Mussorgsky's Boris Godunov consists of a series of scenes from the tsar's history, several of them starring different characters, so there's plenty of opportunity for one of these to steal the show. In last night's performance at Savonlinna, there were a number of attempted robberies.
The first of these came from Giorgi Kirof as the bibulous monk Varlaam. Egged on by Vuokko Kekäläinen's Innkeeper (every bit as entertainingly sozzled), Kirof gave us a rumbustious account of Ivan the Terrible's siege of Kazan, Russian dance moves included, and was brilliantly convincing in the scene in which he exposes Grigory's deceit.
Another attempt at daylight robbery came from the diminutive Dan Karlström as the Holy Fool whose last kopek is stolen by the street urchins but who refuses to bless Boris for giving him alms. It's one of the most compelling scenes that Mussorgsky (or, arguably, anyone else) ever wrote, and Karlström's high, clear and plaintive voice was spellbinding.
Throughout the evening, the Savonlinna chorus, grown by an additional 20 members over that of last night's Tosca, made a vigorous effort to make the show their own. Mussorgsky gives the chorus some exceptionally fine tools with which to do so, starting with the opening scene in which the policeman coerces an erratic populace into chanting in support of Boris. The scene has a particularly Russian hilarity, and feels alarmingly timeless – this could be Putin's Russia as easily as Ivan's.

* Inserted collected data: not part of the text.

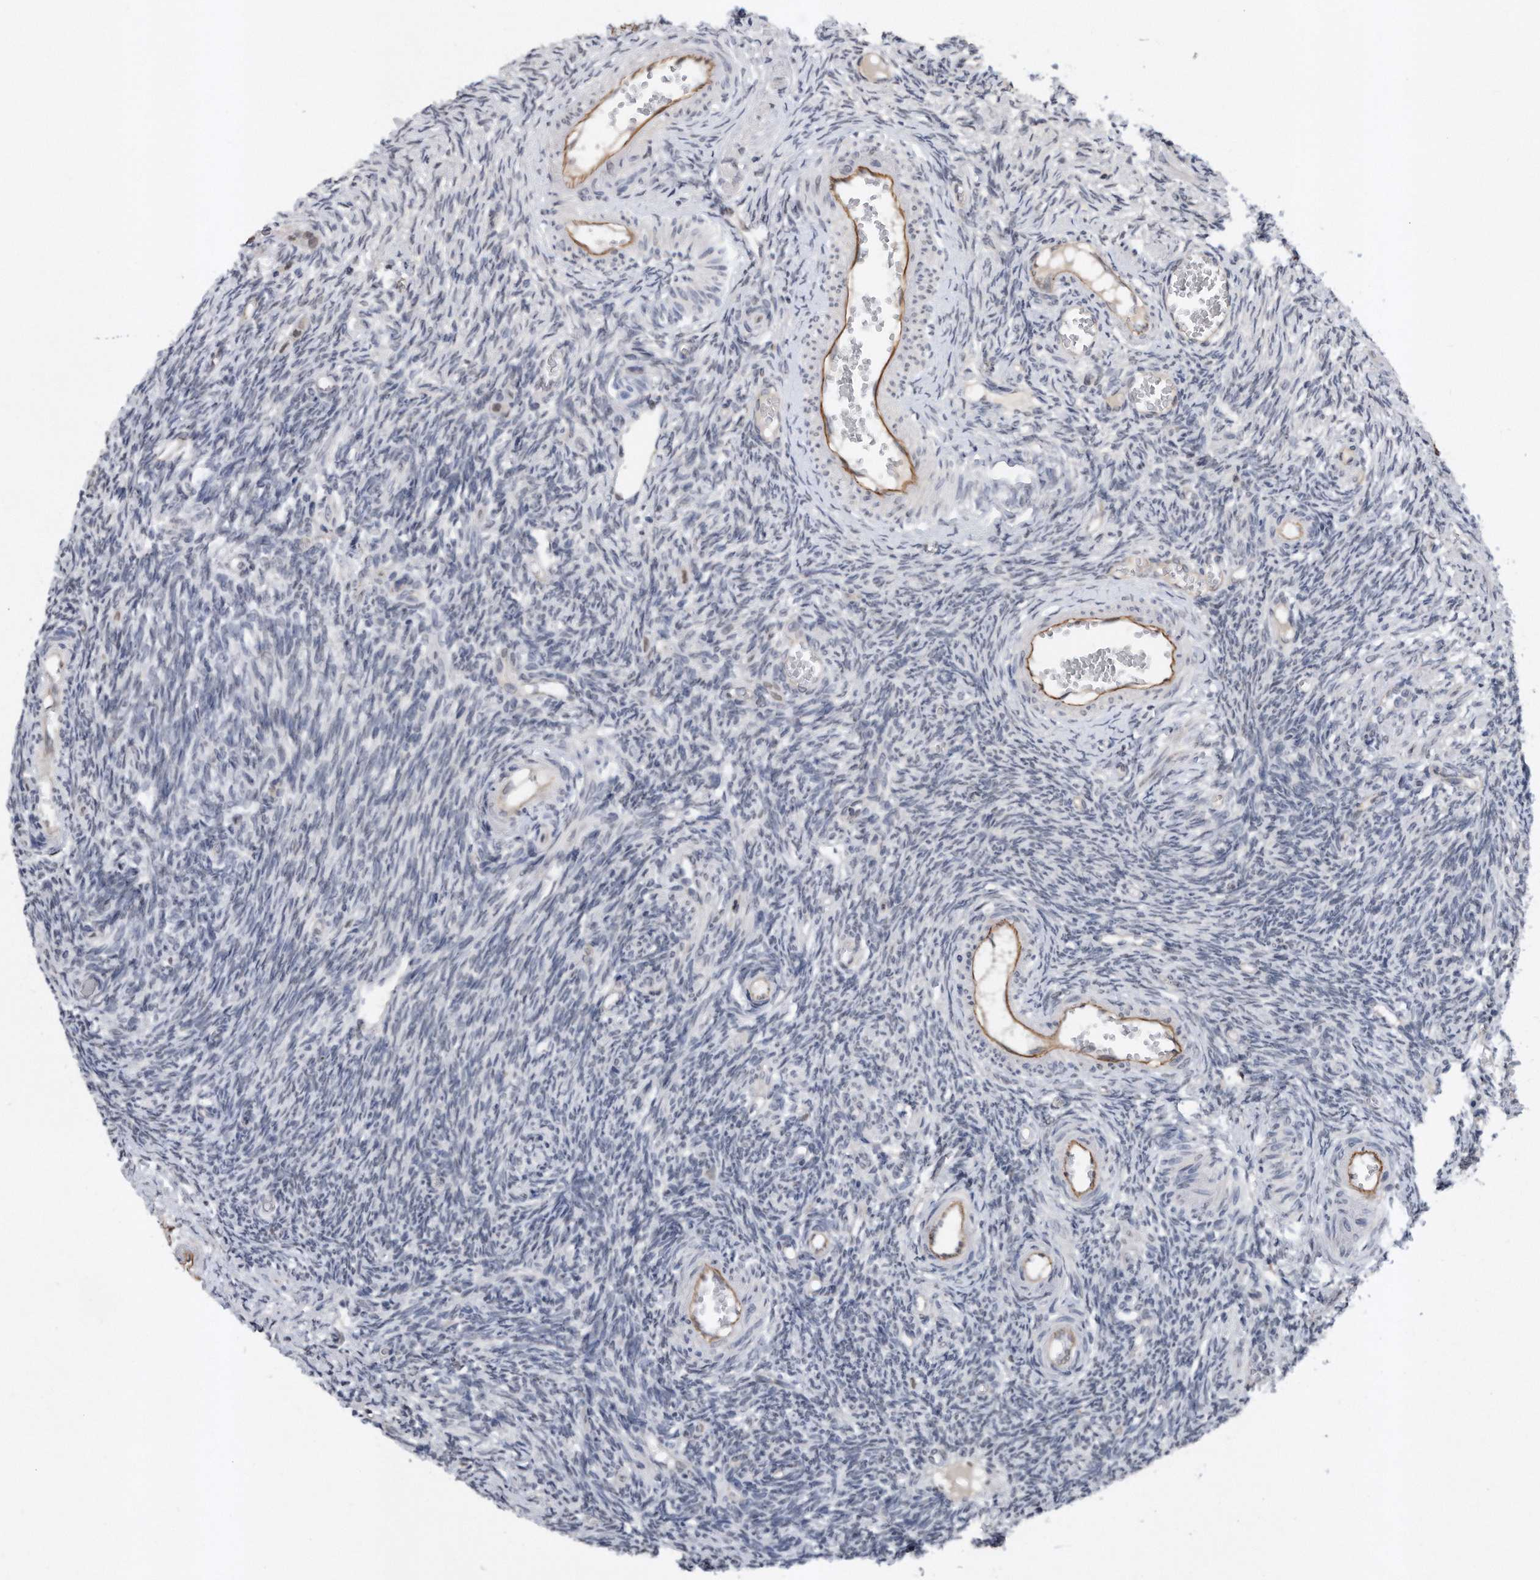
{"staining": {"intensity": "negative", "quantity": "none", "location": "none"}, "tissue": "ovary", "cell_type": "Ovarian stroma cells", "image_type": "normal", "snomed": [{"axis": "morphology", "description": "Normal tissue, NOS"}, {"axis": "topography", "description": "Ovary"}], "caption": "Immunohistochemistry (IHC) histopathology image of normal ovary stained for a protein (brown), which shows no positivity in ovarian stroma cells. (DAB immunohistochemistry (IHC), high magnification).", "gene": "TP53INP1", "patient": {"sex": "female", "age": 27}}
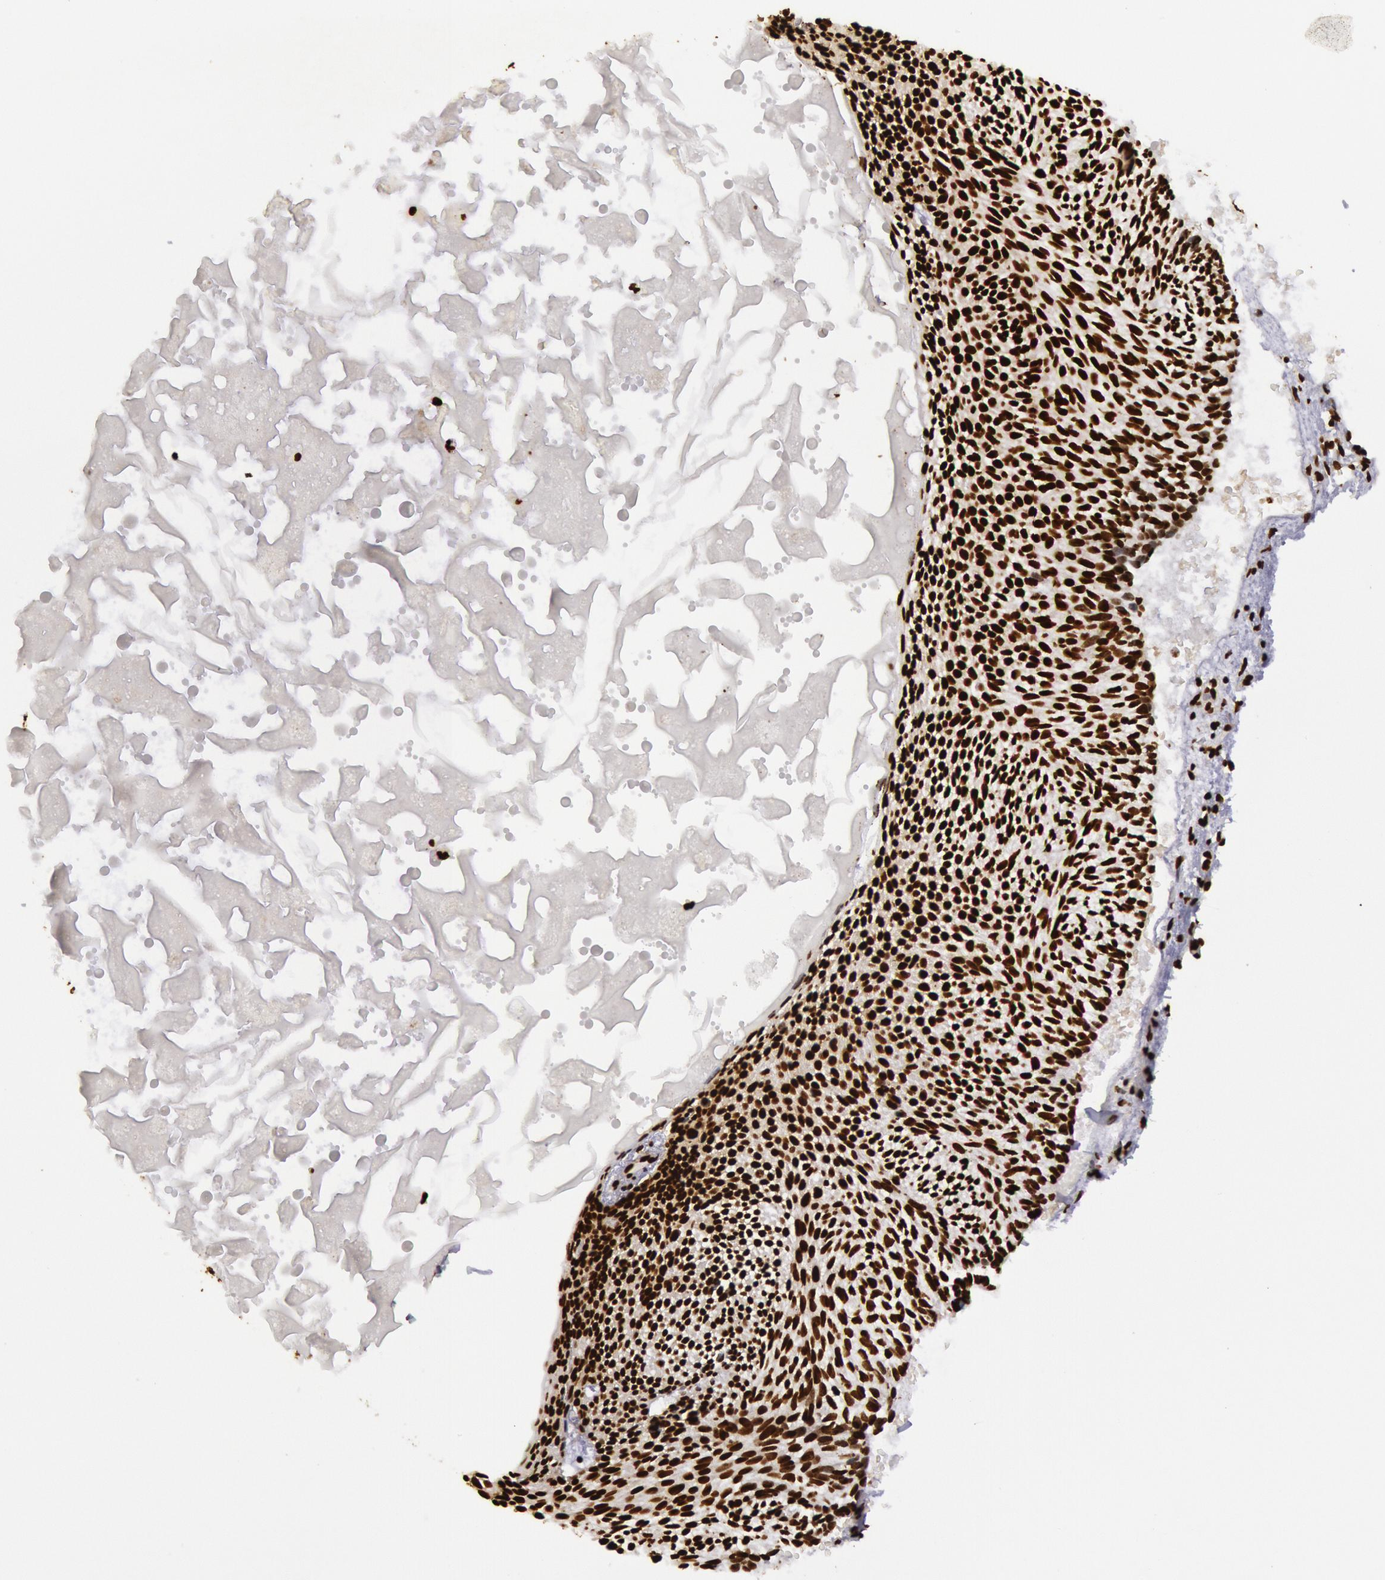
{"staining": {"intensity": "strong", "quantity": ">75%", "location": "nuclear"}, "tissue": "skin cancer", "cell_type": "Tumor cells", "image_type": "cancer", "snomed": [{"axis": "morphology", "description": "Basal cell carcinoma"}, {"axis": "topography", "description": "Skin"}], "caption": "This histopathology image reveals IHC staining of human skin cancer, with high strong nuclear staining in approximately >75% of tumor cells.", "gene": "H3-4", "patient": {"sex": "male", "age": 84}}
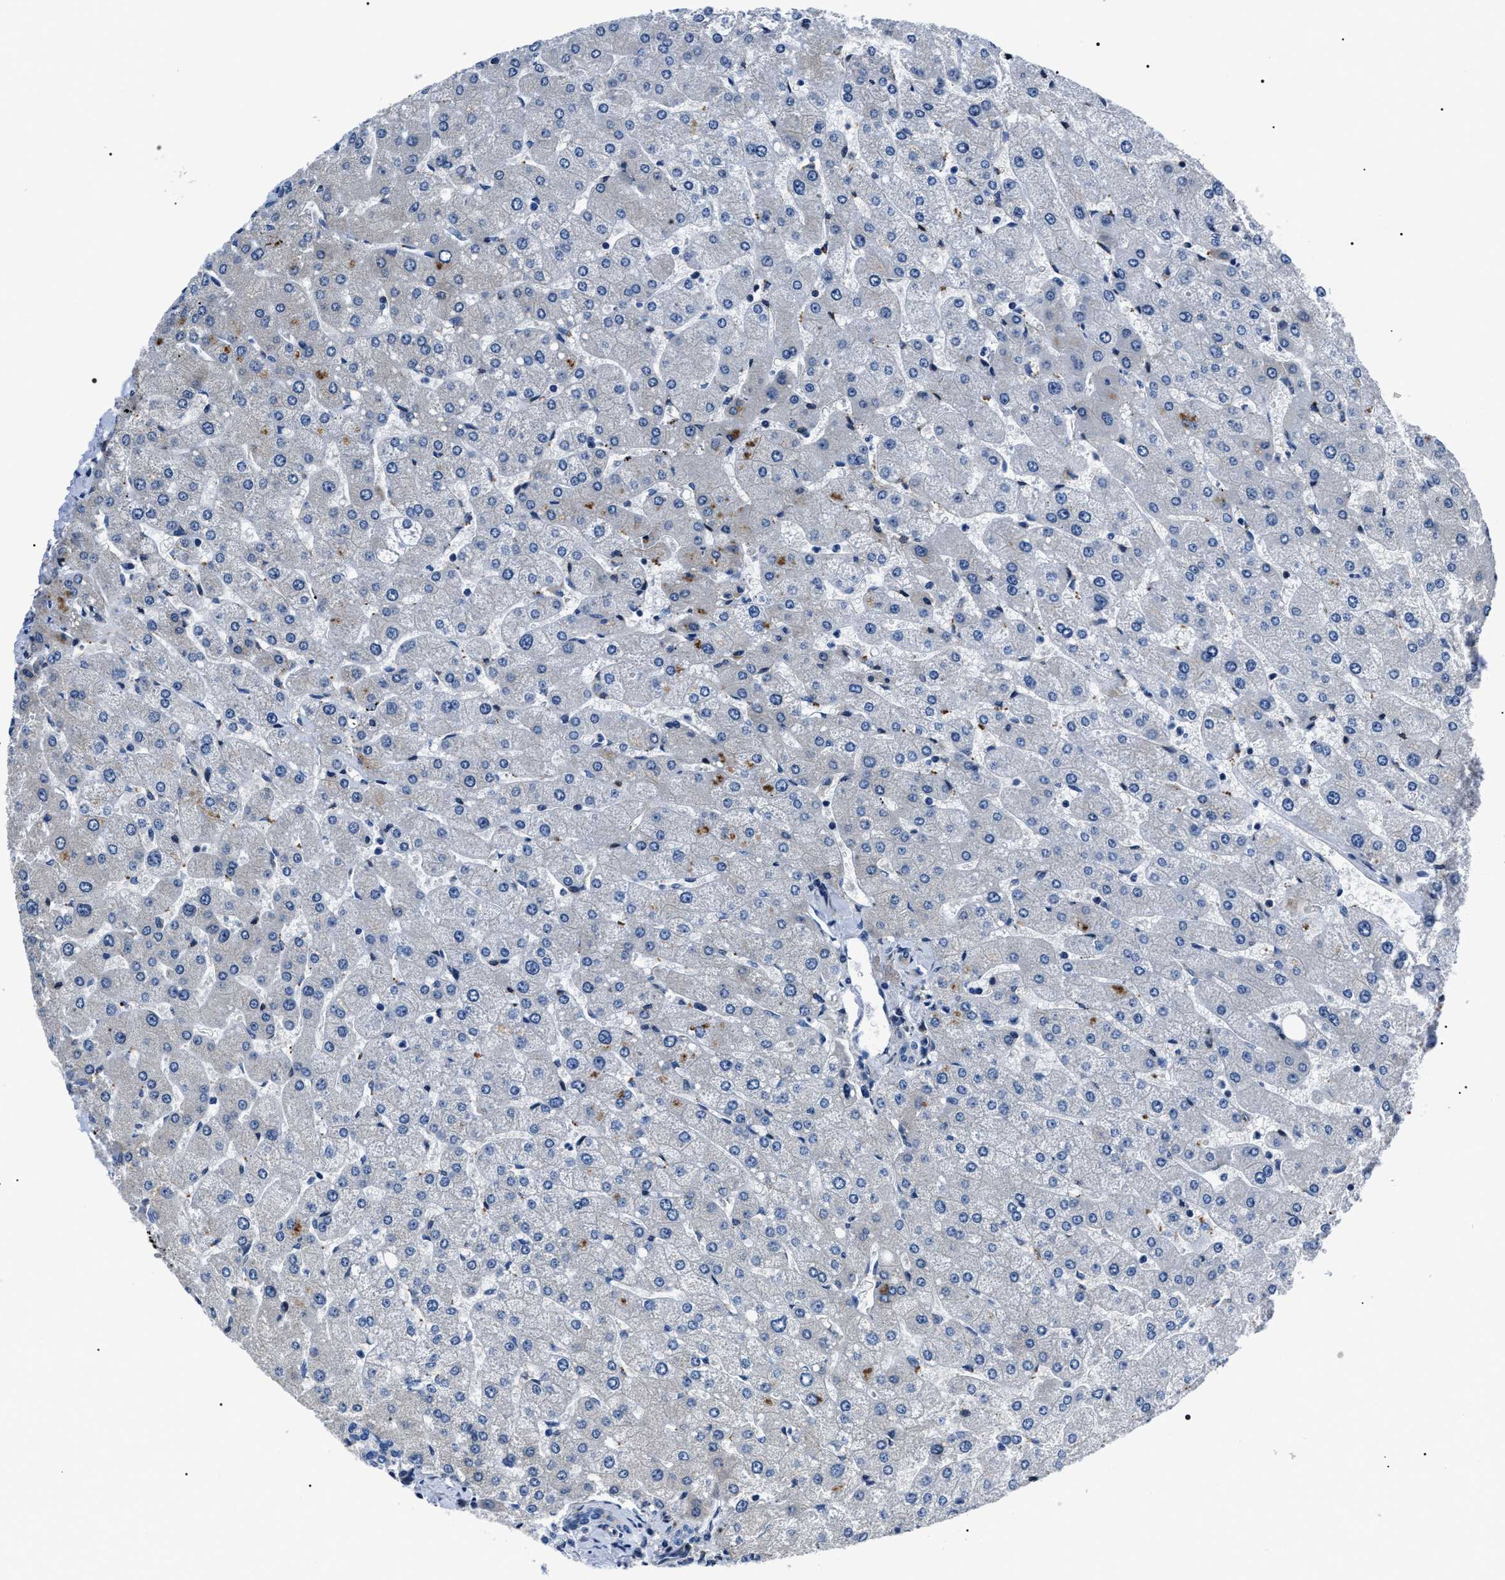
{"staining": {"intensity": "negative", "quantity": "none", "location": "none"}, "tissue": "liver", "cell_type": "Cholangiocytes", "image_type": "normal", "snomed": [{"axis": "morphology", "description": "Normal tissue, NOS"}, {"axis": "topography", "description": "Liver"}], "caption": "Immunohistochemistry image of unremarkable liver: liver stained with DAB reveals no significant protein staining in cholangiocytes. (DAB (3,3'-diaminobenzidine) immunohistochemistry with hematoxylin counter stain).", "gene": "BAG2", "patient": {"sex": "male", "age": 55}}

In the huge plainchant infused scenes of the coronation and St Basil's Cathedral Square, the chorus was simply magnificent, drowning us in a tidal wave of sound.
But for all these determined efforts at larceny, the show remained the property of its rightful owners: Matti Salminen as Boris and conductor Leif Segerstam. Salminen has been one of the great basses of his era, and those in the audience who saw him in his heyday a decade or two ago will have mourned the passing of the sheer vocal heft of the man. The deep bass growl may have gone, but Salminen's artistry remains undimmed: the phrasing, the depth of meaning inflected into every word, his physical presence and his simple but effective gestures. Two scenes stand out: his tyrant's bluster and violence collapsing into self-doubt in the face of Shuisky's guile, and the pathos of the death scene as Boris disintegrates in the arms of his son.